## Exercise prompt
Return the lines below in which the string "events" occurs.

## Recorded information
%%

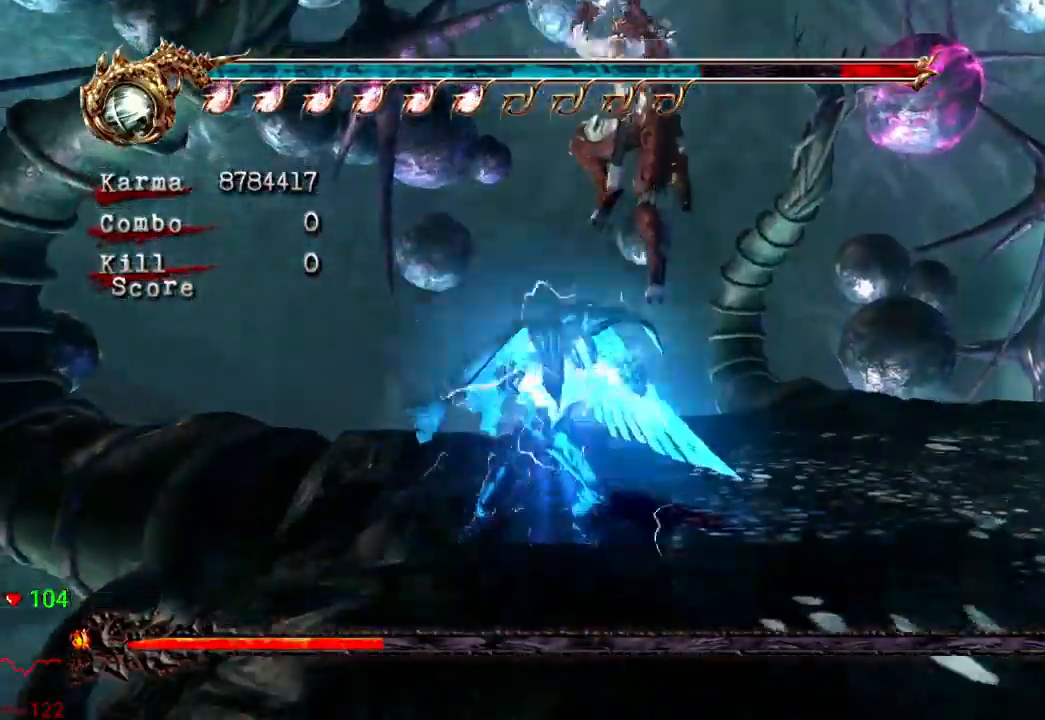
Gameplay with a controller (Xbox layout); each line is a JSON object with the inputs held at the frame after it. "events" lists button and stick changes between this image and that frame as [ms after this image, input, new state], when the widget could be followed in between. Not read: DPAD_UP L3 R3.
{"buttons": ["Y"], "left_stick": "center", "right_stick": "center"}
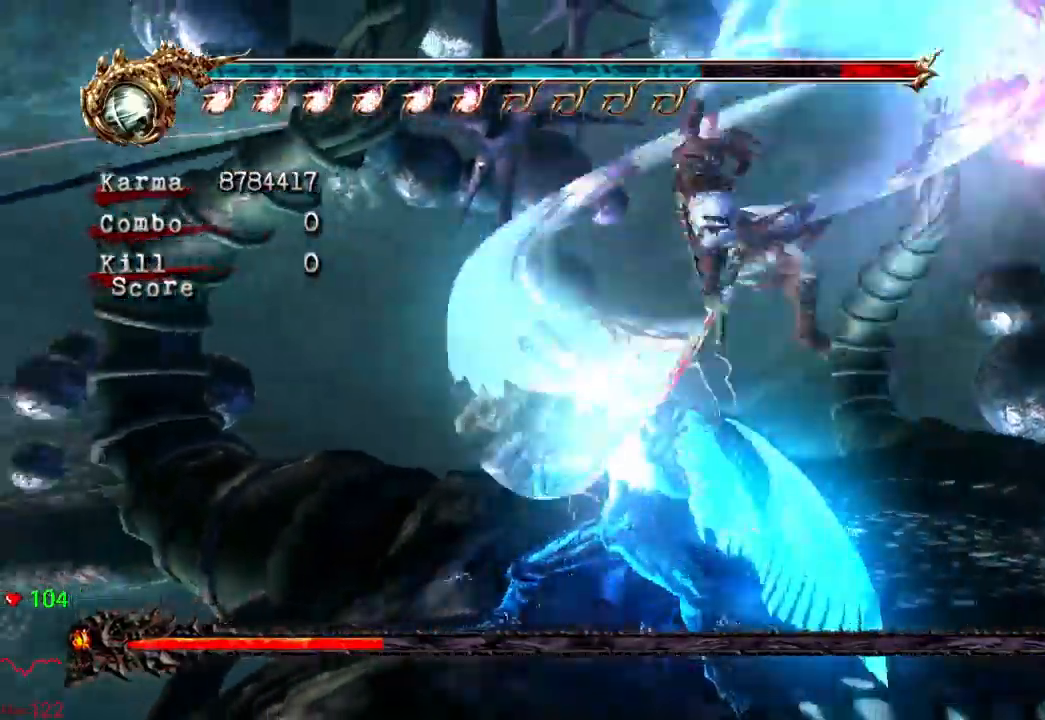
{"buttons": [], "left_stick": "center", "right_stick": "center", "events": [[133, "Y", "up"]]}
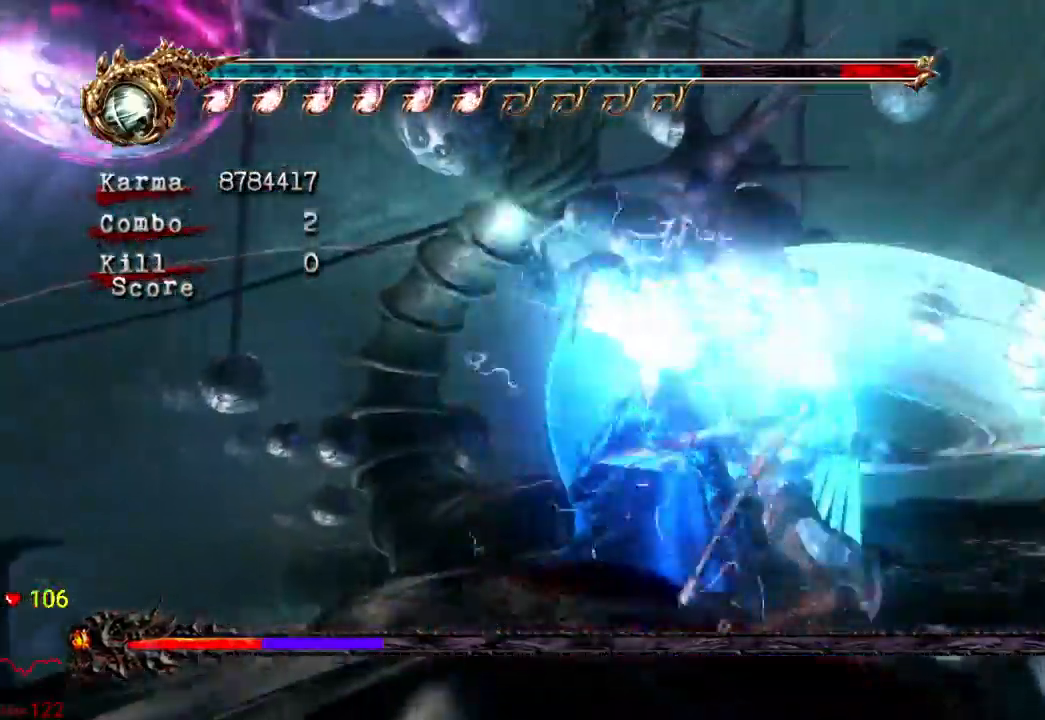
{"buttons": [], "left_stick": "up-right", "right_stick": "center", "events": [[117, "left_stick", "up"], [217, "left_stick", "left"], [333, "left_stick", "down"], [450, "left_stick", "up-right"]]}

%%

## Response to the task
Gameplay with a controller (Xbox layout); each line is a JSON object with the inputs held at the frame after it. "events" lists button and stick changes between this image and that frame as [ms after this image, input, new state], when the widget could be followed in between. Not read: DPAD_UP L3 R3.
{"buttons": [], "left_stick": "center", "right_stick": "center", "events": [[133, "Y", "up"]]}
{"buttons": [], "left_stick": "up-right", "right_stick": "center", "events": [[117, "left_stick", "up"], [217, "left_stick", "left"], [333, "left_stick", "down"], [450, "left_stick", "up-right"]]}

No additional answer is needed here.